Il est déjà neuf heures.
-Ouais. Je sais pas ce qu'il se passe
encore. Enfin, je veux dire, je sais pas ce qu'il peut encore se
passer. C'est vrai, Il est mort, non ?
-Cette fois, oui,
dit férocement Harry.
-Alors il ne devrait plus y avoir de
problèmes, non ? A part les théières mordeuses et les
toilettes régurgitantes …
-J'imagine… j'imagine qu'il
doit y avoir des choses à régler, à réorganiser. Azkaban, par
exemple. Ils ne peuvent plus utiliser les Détraqueurs, ou alors ils
n'ont vraiment rien compris.
-T'as raison. Viens, on rentre »,
dit Ron en expédiant par un sort le dernier gnome au dessus de la
barrière.
Mr Weasley avait le front plissé,
et Mme Weasley battait nerveusement des œufs en
omelette.
« Qu'est-ce qu'il se passe Papa ? »
demanda Ron en s'asseyant. Il prit deux pommes de terre brûlantes
avant d'écouter son père.
« Des nouvelles complications.
-Ça a un rapport avec Voldemort, dit Harry.
-Plus ou moins.
Plutôt avec ses fidèles.
-A'ec ches manchemorts ?
Achkaban ? »
Mme Weasley se retourna brusquement.
« Ron, ne parle pas le bouche pleine ! »
« Mais
maman !
-Ecoute ton père plutôt ! »
Mr
Weasley déplaça sa chaise vers eux, et les regarda dans les yeux,
l'un après l'autre.
« Harry, Ron, vous lisez les
journaux ces temps-ci ? »
Ils secouèrent la tête.
«On prend des vacances avec l'actualité, répondit Ron.
-Oui,
c'est mérité. Mais si vous lisiez la Gazette, vous remarqueriez
qu'il se passe de drôles de choses…
-Ça va nous changer,
dit Ron. Son père lui sourit.
-Il ne s'agit de rien qui vous
concerne directement, mais c'est inquiétant. Un étrange
phénomène, étrange mais logique, suite aux évènements… Vous
savez que lors de la bataille, à Poudlard, des Mangemorts ont été
capturés.
-Ou tués.
-Ou tués.

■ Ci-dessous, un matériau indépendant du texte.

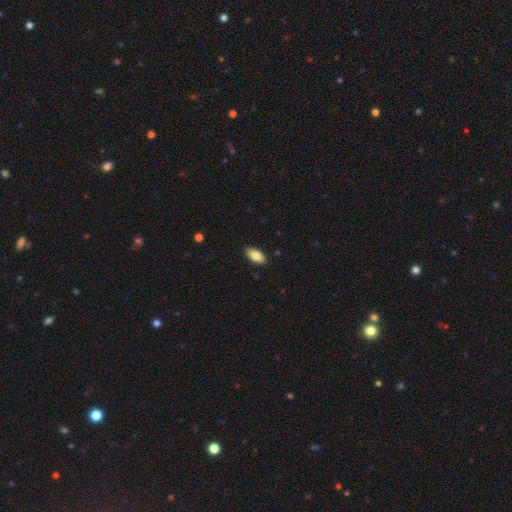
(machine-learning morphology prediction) A smooth galaxy with no disk features (83%) that is in between round and cigar-shaped (93%).

Vote fractions:
- Smooth or featured? smooth: 83% / featured or disk: 10% / star or artifact: 7%
- How rounded? in between: 93% / cigar-shaped: 4% / round: 3%
- Merging? none: 89% / minor disturbance: 8% / major disturbance: 2% / merger: 1%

Mais certains ont réussi à
s'échapper. »
Harry ferma les yeux. Il se sentit
bouillonner de rage.
« Cependant, une milice qui se fait
appeler M.E.M.S., la Milice d'Epuration du Monde Sorcier,
regroupant des sorciers dans tout le pays, a rattrapé la plupart des
fuyants.
-Bien, très bien, lança Harry. Où est le
problème ?
-Cette Milice d'Epuration ne s'est pas
contentée d'attraper les Mangemorts. Elle les a également
tué. »
Harry baissa les yeux. Il n'arrivait pas à
ressentir véritablement de compassion pour des Mangemorts, mais tuer
un tueur n'allait-il pas contre le sens ?
« La milice
ne peut-elle pas… Tout simplement… Tout simplement livrer les
Mangemorts à la justice ?
-C'est ce qu'elle devrait
faire. Mais ce n'est pas si simple. Nous retrouvons chaque jour des
gens assassinés, à côté d'une phrase, un message, toujours le
même. Justice pour nos morts ! Voilà ce qu'ils
clament.
-On ne peut pas tout à fait leur donner tort… dit
Ron.
-On peut évidemment les comprendre.
-Vous avez dit
« des gens », dit Harry. Il ne s'agit pas que de
Mangemorts ?
-Non, et là tu approches le point peut-être le
plus inquiétant de la situation. La Milice pourchasse également
quiconque elle soupçonne d'avoir contribué d'une manière ou
d'une autre au retour du Vous-Savez-Qui. Un de mes collègues
éloignés est d'ailleurs inquiété par cette Milice.
-Est-ce
qu'il a … ?
-Oh non, je ne crois pas, je pense qu'il a
juste agi comme n'importe quel homme qui a peur, mais cela ne vous
regarde pas, ni moi non plus d'ailleurs.
-Cet homme est protégé
par le Ministère, je suppose ?
-Absolument. Mais le
Ministère n'est pas très enthousiaste à l'idée d'engager
des Aurors pour protéger d'autres personnes, si vous voyez ce que
je veux dire.
-Pas tout à fait, dit Harry. Qui ?
-Les
Malfoys. »
Ron grogna bruyamment.
« Et oui, Ron.
Ils sont également mis à rude épreuve par la Milice.
-Normal !
Ils ont été du côté du Tu-sais-qui pendant des années !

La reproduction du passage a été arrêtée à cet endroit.